- Your instructions
Report how many lines of the material below contain the string "tail". The reply is that number and no more.

- Record extracts
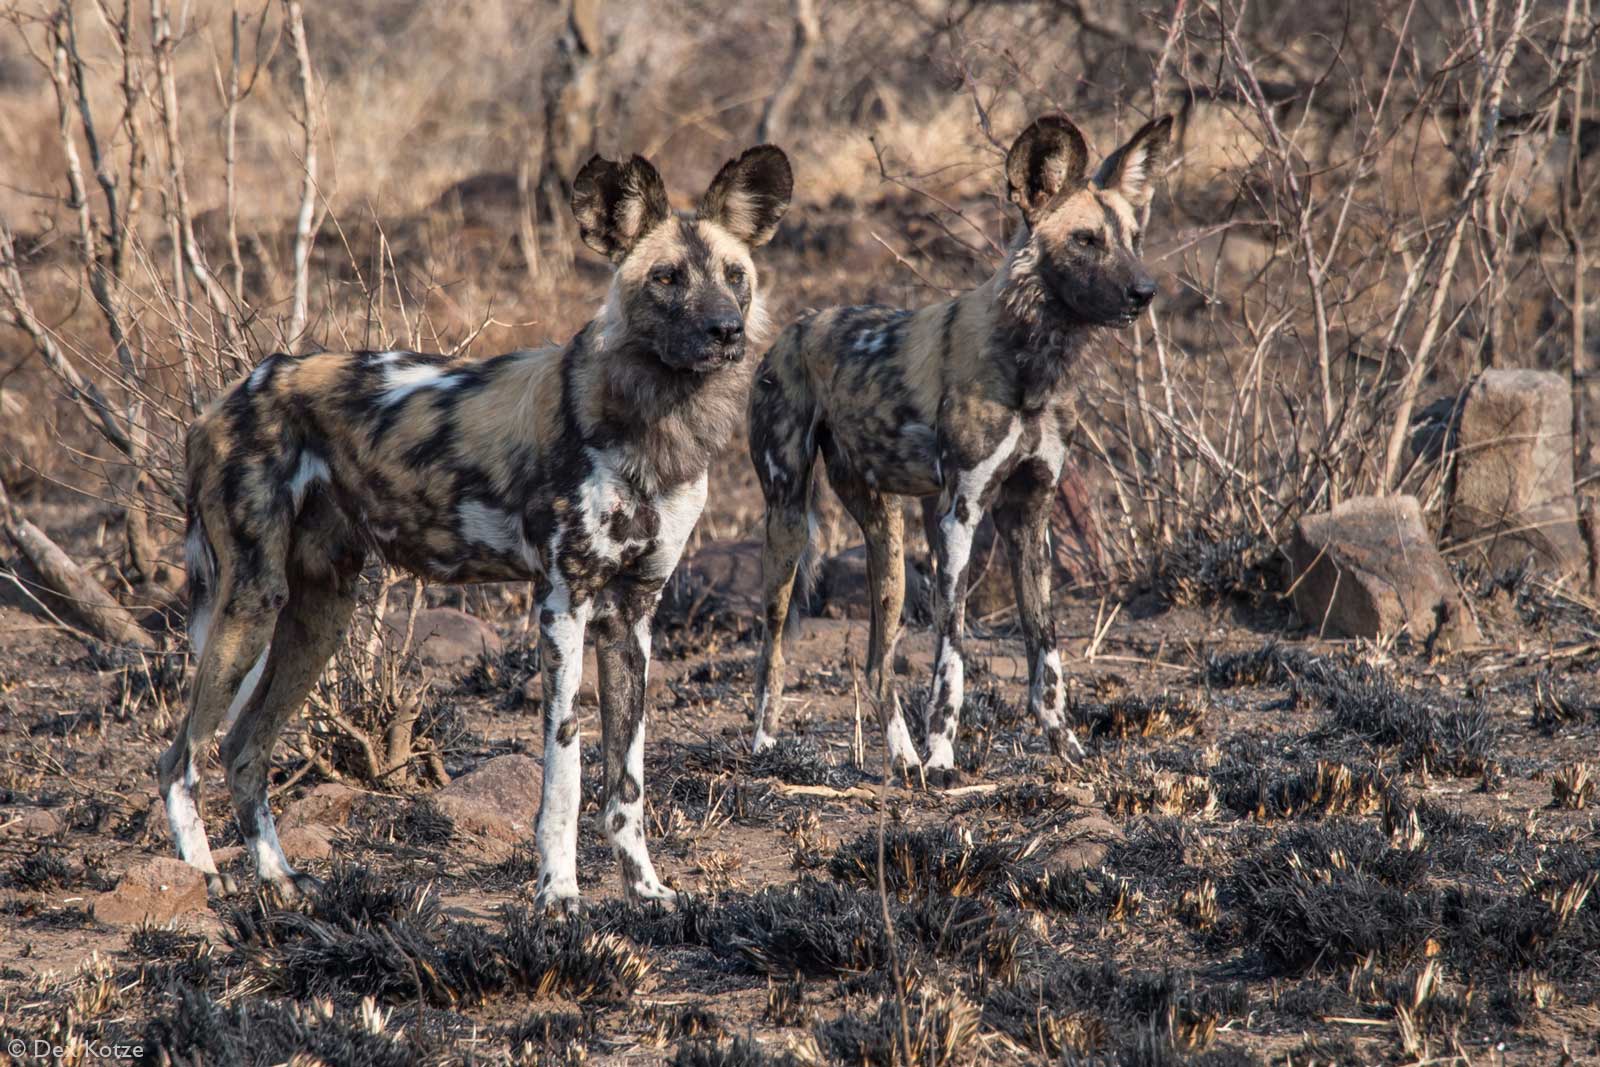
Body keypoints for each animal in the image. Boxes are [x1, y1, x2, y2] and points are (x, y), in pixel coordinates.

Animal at [156, 141, 793, 908]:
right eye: (667, 278)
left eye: (735, 276)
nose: (726, 330)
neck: (656, 420)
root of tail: (229, 395)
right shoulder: (563, 604)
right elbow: (565, 768)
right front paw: (558, 894)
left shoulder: (633, 615)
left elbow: (628, 781)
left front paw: (645, 889)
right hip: (250, 604)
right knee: (179, 757)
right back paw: (202, 881)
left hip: (319, 615)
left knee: (242, 746)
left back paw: (279, 879)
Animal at [742, 115, 1171, 783]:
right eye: (1085, 240)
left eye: (1133, 238)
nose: (1143, 291)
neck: (1034, 366)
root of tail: (792, 328)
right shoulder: (958, 517)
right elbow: (953, 655)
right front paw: (944, 755)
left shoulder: (1030, 516)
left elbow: (1046, 654)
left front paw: (1067, 750)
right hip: (786, 527)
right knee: (773, 652)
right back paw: (770, 748)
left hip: (888, 546)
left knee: (877, 665)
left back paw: (902, 759)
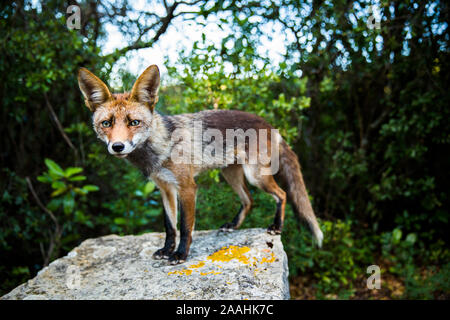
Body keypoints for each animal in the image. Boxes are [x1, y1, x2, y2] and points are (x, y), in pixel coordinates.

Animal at [78, 64, 324, 262]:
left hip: (256, 176)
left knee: (282, 194)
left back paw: (276, 227)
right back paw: (233, 225)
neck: (162, 146)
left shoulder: (187, 187)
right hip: (231, 175)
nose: (117, 146)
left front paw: (180, 255)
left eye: (134, 122)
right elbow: (170, 227)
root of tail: (269, 124)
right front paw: (166, 250)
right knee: (249, 200)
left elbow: (186, 227)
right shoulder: (165, 188)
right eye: (106, 123)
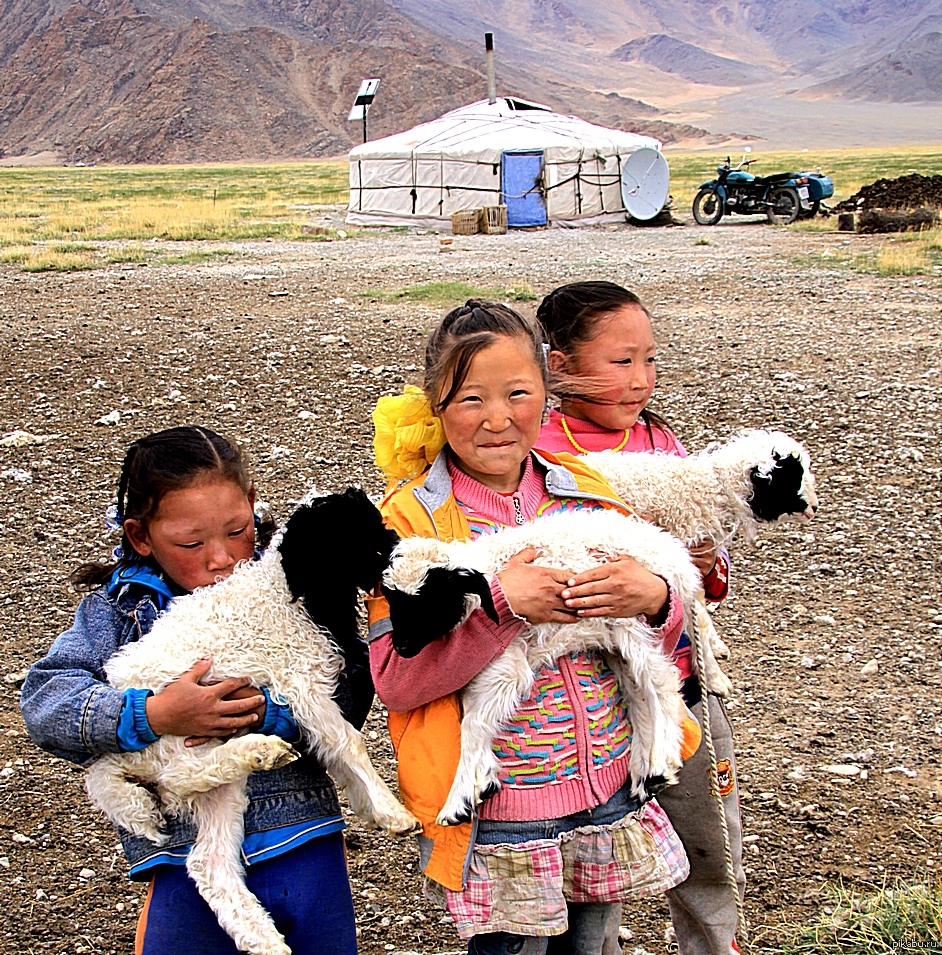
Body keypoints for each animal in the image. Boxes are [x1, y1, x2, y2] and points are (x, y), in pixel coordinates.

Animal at [86, 490, 418, 955]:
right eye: (350, 537)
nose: (398, 556)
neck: (290, 593)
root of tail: (108, 761)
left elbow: (334, 748)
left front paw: (369, 807)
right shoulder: (299, 682)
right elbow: (349, 743)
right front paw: (393, 812)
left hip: (218, 793)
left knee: (208, 863)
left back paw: (266, 941)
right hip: (175, 728)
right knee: (178, 776)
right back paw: (261, 749)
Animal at [384, 430, 820, 824]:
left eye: (430, 600)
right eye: (393, 602)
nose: (402, 648)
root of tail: (667, 550)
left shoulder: (506, 663)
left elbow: (473, 725)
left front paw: (460, 798)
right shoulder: (496, 665)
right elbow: (474, 721)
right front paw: (476, 786)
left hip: (629, 619)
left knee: (662, 686)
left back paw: (660, 762)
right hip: (615, 641)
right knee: (643, 696)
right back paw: (646, 771)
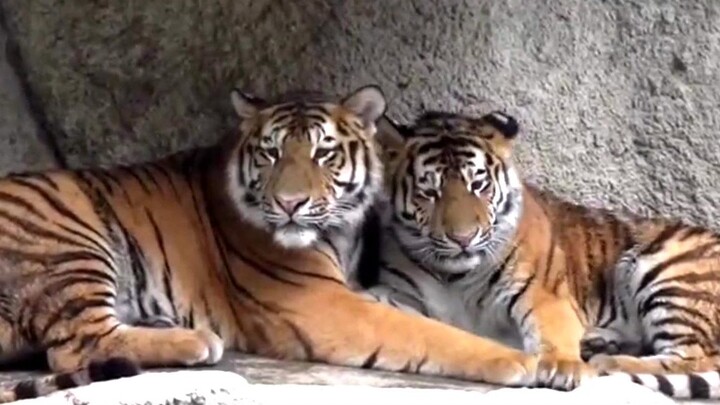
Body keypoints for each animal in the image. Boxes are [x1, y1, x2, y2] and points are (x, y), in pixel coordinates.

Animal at [0, 85, 586, 402]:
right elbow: (428, 333)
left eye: (324, 153)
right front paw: (515, 360)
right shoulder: (317, 302)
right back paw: (194, 340)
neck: (339, 231)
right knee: (78, 343)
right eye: (271, 153)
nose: (288, 204)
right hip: (70, 229)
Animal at [360, 108, 720, 400]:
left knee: (696, 357)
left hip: (667, 270)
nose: (463, 238)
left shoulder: (544, 294)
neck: (456, 275)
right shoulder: (401, 292)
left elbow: (552, 331)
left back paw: (607, 360)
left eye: (479, 185)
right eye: (429, 192)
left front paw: (563, 367)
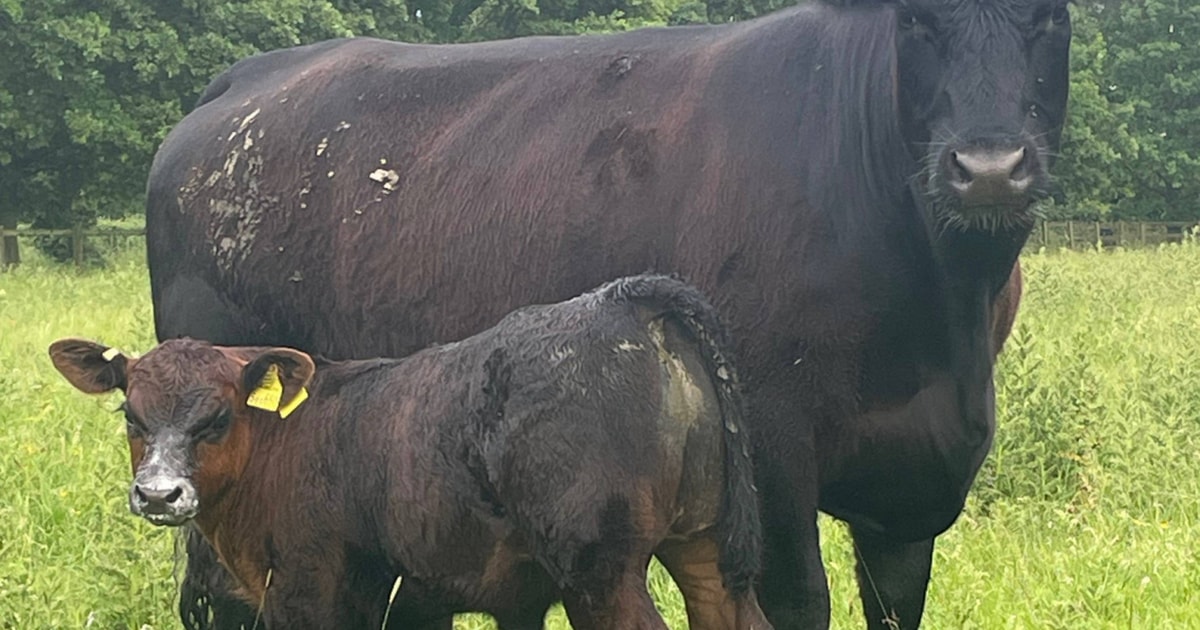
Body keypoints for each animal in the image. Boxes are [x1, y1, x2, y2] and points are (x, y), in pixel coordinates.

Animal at [50, 275, 772, 630]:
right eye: (130, 414)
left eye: (218, 418)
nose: (158, 494)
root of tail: (624, 302)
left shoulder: (309, 593)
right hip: (705, 549)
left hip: (600, 572)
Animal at [145, 0, 1071, 627]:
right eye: (917, 21)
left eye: (1049, 17)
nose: (989, 167)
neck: (940, 320)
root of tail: (247, 81)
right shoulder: (774, 455)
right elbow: (801, 601)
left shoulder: (911, 488)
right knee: (217, 598)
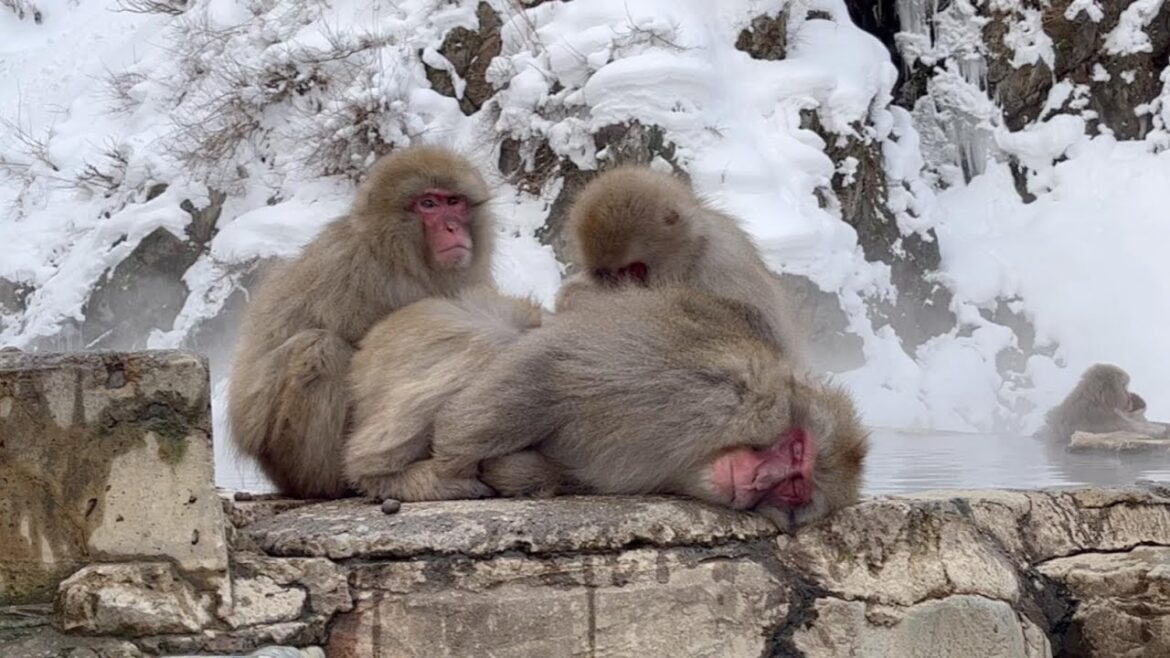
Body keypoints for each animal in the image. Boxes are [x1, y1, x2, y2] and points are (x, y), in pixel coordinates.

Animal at [228, 145, 496, 499]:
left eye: (454, 202)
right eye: (428, 204)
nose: (452, 227)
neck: (401, 259)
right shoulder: (353, 273)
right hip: (281, 454)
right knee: (319, 349)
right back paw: (337, 483)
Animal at [428, 285, 869, 530]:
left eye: (793, 489)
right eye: (795, 449)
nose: (760, 480)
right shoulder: (703, 389)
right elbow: (547, 370)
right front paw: (450, 467)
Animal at [557, 165, 804, 363]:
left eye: (635, 271)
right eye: (607, 276)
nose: (620, 288)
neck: (691, 256)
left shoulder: (721, 263)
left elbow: (757, 324)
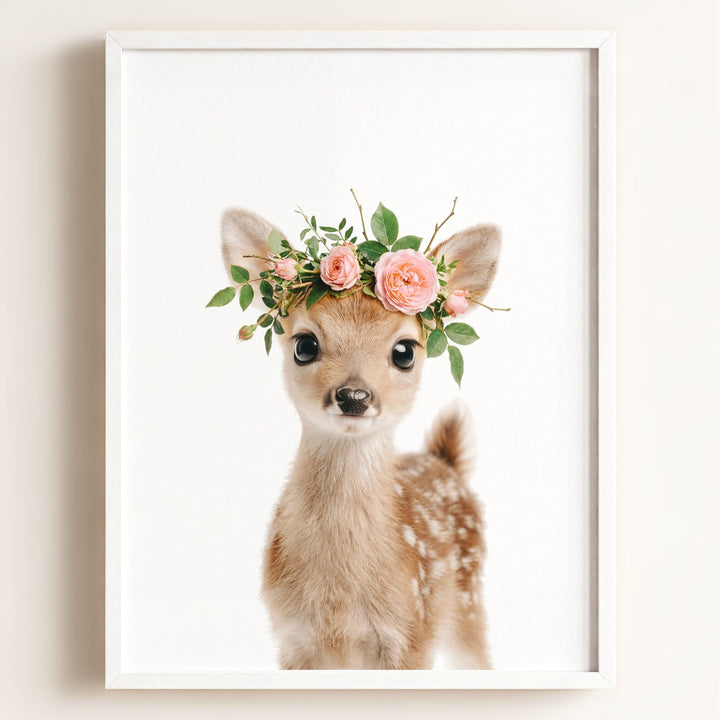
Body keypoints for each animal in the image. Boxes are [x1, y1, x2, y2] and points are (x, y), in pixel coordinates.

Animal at [220, 207, 501, 669]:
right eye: (305, 345)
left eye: (404, 351)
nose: (354, 396)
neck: (339, 601)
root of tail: (444, 461)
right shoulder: (292, 639)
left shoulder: (411, 634)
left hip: (468, 601)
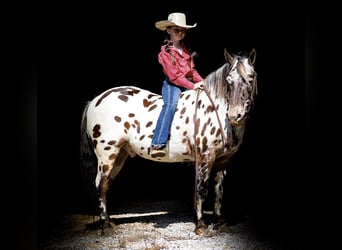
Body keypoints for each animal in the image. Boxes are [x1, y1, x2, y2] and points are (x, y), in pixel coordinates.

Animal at [79, 47, 256, 235]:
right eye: (229, 81)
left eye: (250, 78)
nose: (235, 115)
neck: (215, 110)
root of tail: (95, 101)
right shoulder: (205, 158)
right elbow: (201, 189)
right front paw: (201, 225)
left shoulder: (223, 160)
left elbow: (218, 190)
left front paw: (220, 222)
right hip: (107, 155)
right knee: (101, 185)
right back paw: (105, 225)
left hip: (120, 155)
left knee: (107, 184)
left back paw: (110, 222)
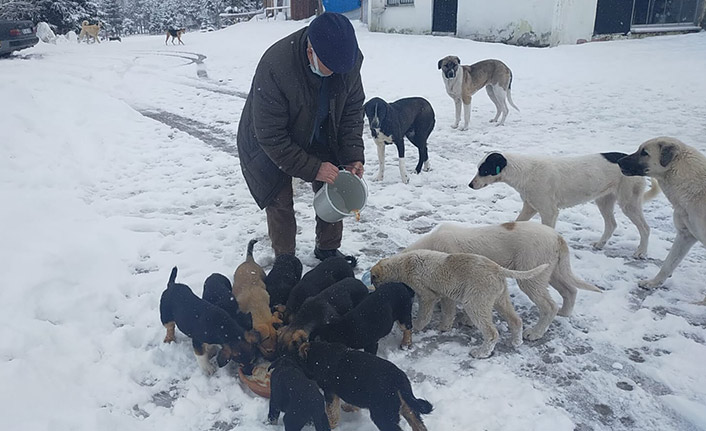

- Solved exercise
9